Cutting out salt and eating lots of fruit, vegetables and low-fat dairy, reduces people with high blood pressure’s results by an average of 21 mm Hg, the research adds.
To put that into context, the Food and Drug Administration (FDA), the US’ drug-approving body, will not accept anti-hypertension medications unless they lower blood pressure by at least 3-4 mm Hg.
Most medications typically reduce hypertension readings by between 10 and 15 mm Hg, but come with side effects including fatigue, dizziness and headache.
Study author Dr Lawrence Appel said: ‘What we’re observing from the combined dietary intervention is a reduction in systolic blood pressure as high as, if not greater than, that achieved with prescription drugs.
‘It’s an important message to patients that they can get a lot of mileage out of adhering to a healthy and low-sodium diet.’
Around 32 percent of adults in the US, and one in four in the UK, have high blood pressure, which puts them at risk of heart disease and stroke.
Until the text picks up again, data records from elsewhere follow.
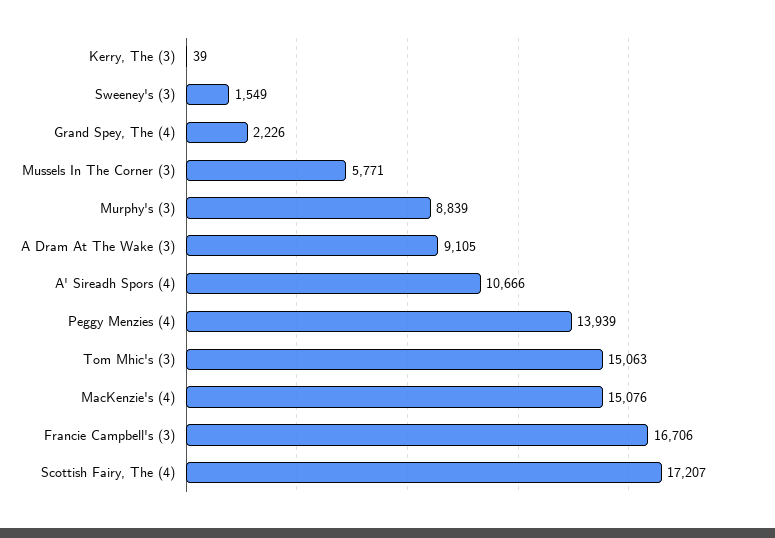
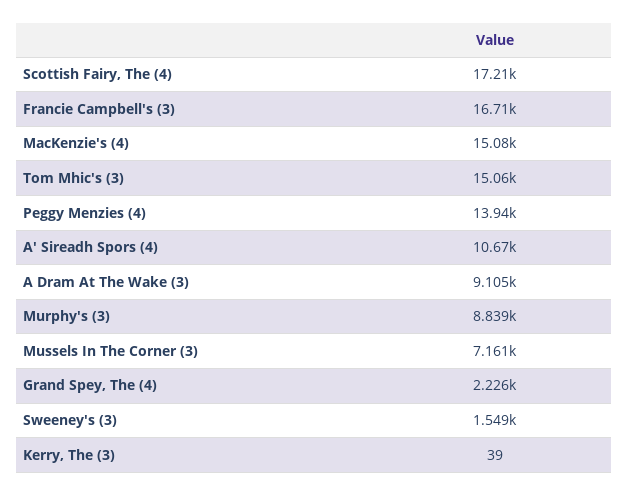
  {
    "Kerry, The (3)": 39,
    "Sweeney's (3)": 1549,
    "Grand Spey, The (4)": 2226,
-   "Mussels In The Corner (3)": 5771,
+   "Mussels In The Corner (3)": 7161,
    "Murphy's (3)": 8839,
    "A Dram At The Wake (3)": 9105,
    "A' Sireadh Spors (4)": 10666,
    "Peggy Menzies (4)": 13939,
    "Tom Mhic's (3)": 15063,
    "MacKenzie's (4)": 15076,
    "Francie Campbell's (3)": 16706,
    "Scottish Fairy, The (4)": 17207
  }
The researchers analyzed 412 people with early-stage hypertension who were not taking high blood pressure medication.
Some of the study’s participants were fed a ‘DASH (Dietary Approaches to Stop Hypertension) diet’, which includes lots of fruit, vegetables and low-fat dairy products, with minimal saturated fat.
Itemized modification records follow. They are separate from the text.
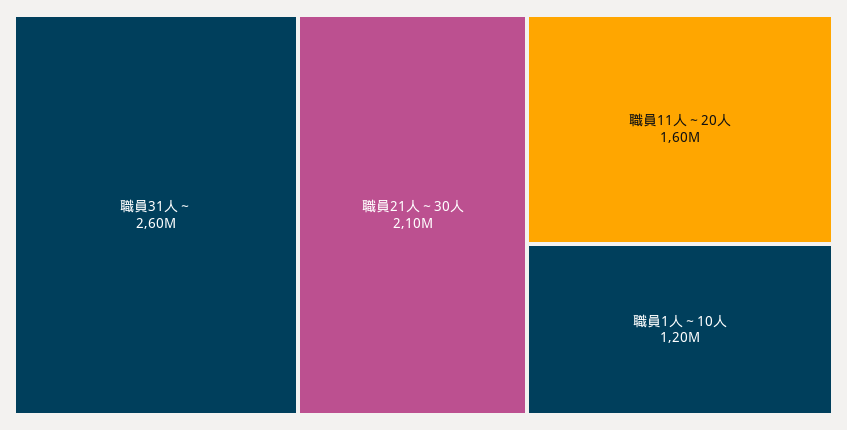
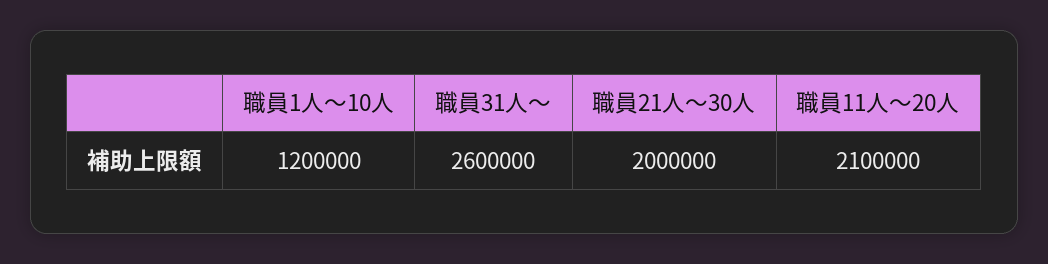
  {
    "職員31人～": 2600000,
-   "職員21人～30人": 2100000,
+   "職員21人～30人": 2000000,
-   "職員11人～20人": 1600000,
+   "職員11人～20人": 2100000,
    "職員1人～10人": 1200000
  }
The remaining participants ate a typical American diet.
All of the participants were fed different sodium levels equaling around 0.5, one or two teaspoons of salt a day over four weeks with five-day breaks in between.
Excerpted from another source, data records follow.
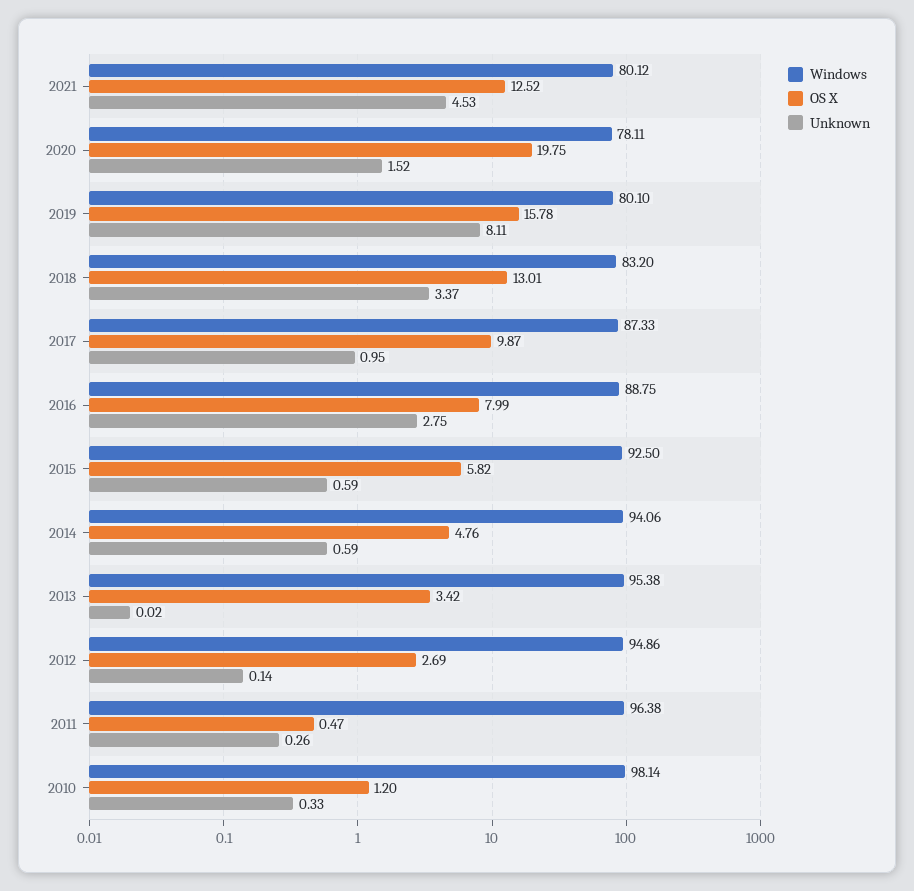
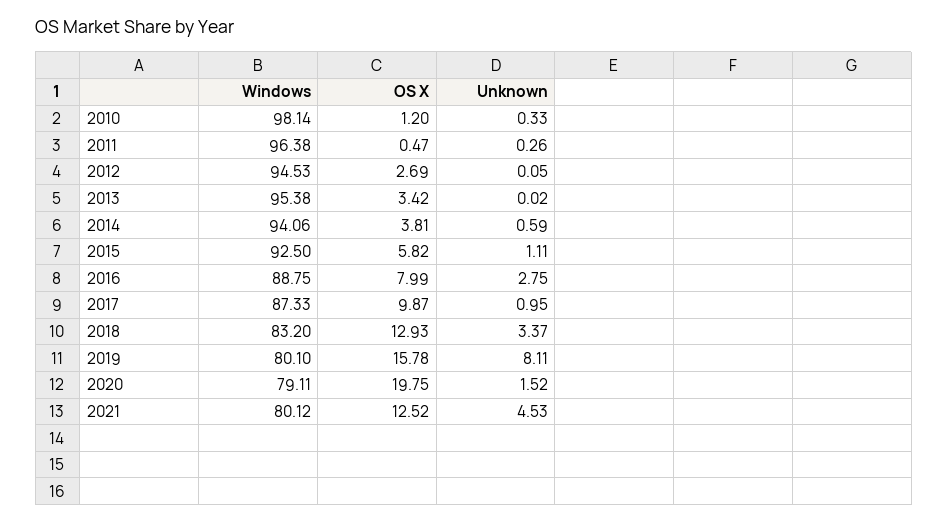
  {
    "Windows": {
      "2021": 80.12,
-     "2020": 78.11,
+     "2020": 79.11,
      "2019": 80.1,
      "2018": 83.2,
      "2017": 87.33,
      "2016": 88.75,
      "2015": 92.5,
      "2014": 94.06,
      "2013": 95.38,
-     "2012": 94.86,
+     "2012": 94.53,
      "2011": 96.38,
      "2010": 98.14
    },
    "OS X": {
      "2021": 12.52,
      "2020": 19.75,
      "2019": 15.78,
-     "2018": 13.01,
+     "2018": 12.93,
      "2017": 9.87,
      "2016": 7.99,
      "2015": 5.82,
-     "2014": 4.76,
+     "2014": 3.81,
      "2013": 3.42,
      "2012": 2.69,
      "2011": 0.47,
      "2010": 1.2
    },
    "Unknown": {
      "2021": 4.53,
      "2020": 1.52,
      "2019": 8.11,
      "2018": 3.37,
      "2017": 0.95,
      "2016": 2.75,
-     "2015": 0.59,
+     "2015": 1.11,
      "2014": 0.59,
      "2013": 0.02,
-     "2012": 0.14,
+     "2012": 0.05,
      "2011": 0.26,
      "2010": 0.33
    }
  }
Classical music optimises medication after one hour
Results further suggest that, when high blood pressure medication is taken while listening to music, its anti-hypertensive effects start after around 15 minutes and peak after an hour.
The researchers believe music stimulates activity in the vagus nerve, which is part of the nervous system.
A previous study suggests classical music lowers people’s heart rates when they are experiencing stress.
The lead author of this investigation said: ‘We’ve observed classical music activating the parasympathetic nervous system and reducing sympathetic activity.’
The sympathetic nervous system accelerates people’s heart rates, constricts blood vessels and raises blood pressure.
Professor Valenti added: ‘Previous research showed music therapy having a significant positive effect on blood pressure in hypertensive patients.
‘But it wasn’t clear if music could influence the effects of medication on heart rate variability and on systolic and diastolic blood pressure.’
How the research was carried out
The researchers analysed 37 adults with stable high blood pressure who had been receiving anti-hypertension treatment for between six months and a year.
After taking their usual medication, the participants listened to instrumental music via headphones for 60 minutes at the same volume.
Their heart rates were measured at 20, 40 and 60 minutes after taking their anti-hypertension drugs.
The participants repeated the same experiment 48 hours later.
In addition, they also sat, after taking their medication, for 60 minutes but without the headphones turned on, which acted as the control.
Women with high blood pressures before pregnancy are nearly 20% more likely to have a miscarriage
This comes after research released earlier this month suggested having a high blood pressure before becoming pregnant raises a woman’s risk of suffering a miscarriage by nearly 20 per cent.
Those with blood-pressure readings above the healthy score of 80mmHg are more likely to lose their pregnancies, according to a study by the Eunice Kennedy Shriver National Institute of Child Health and Human Development, Maryland.
The risk rises up to 18 per cent for every 10mmHg blood pressure increase, the research adds.
Researchers conclude the findings highlight the importance of a healthy lifestyle, via diet and exercise, to reduce women’s blood pressures and subsequent miscarriage risks.
Previous research suggests that when high blood pressure occurs during pregnancy, babies can be starved of oxygen and nutrients.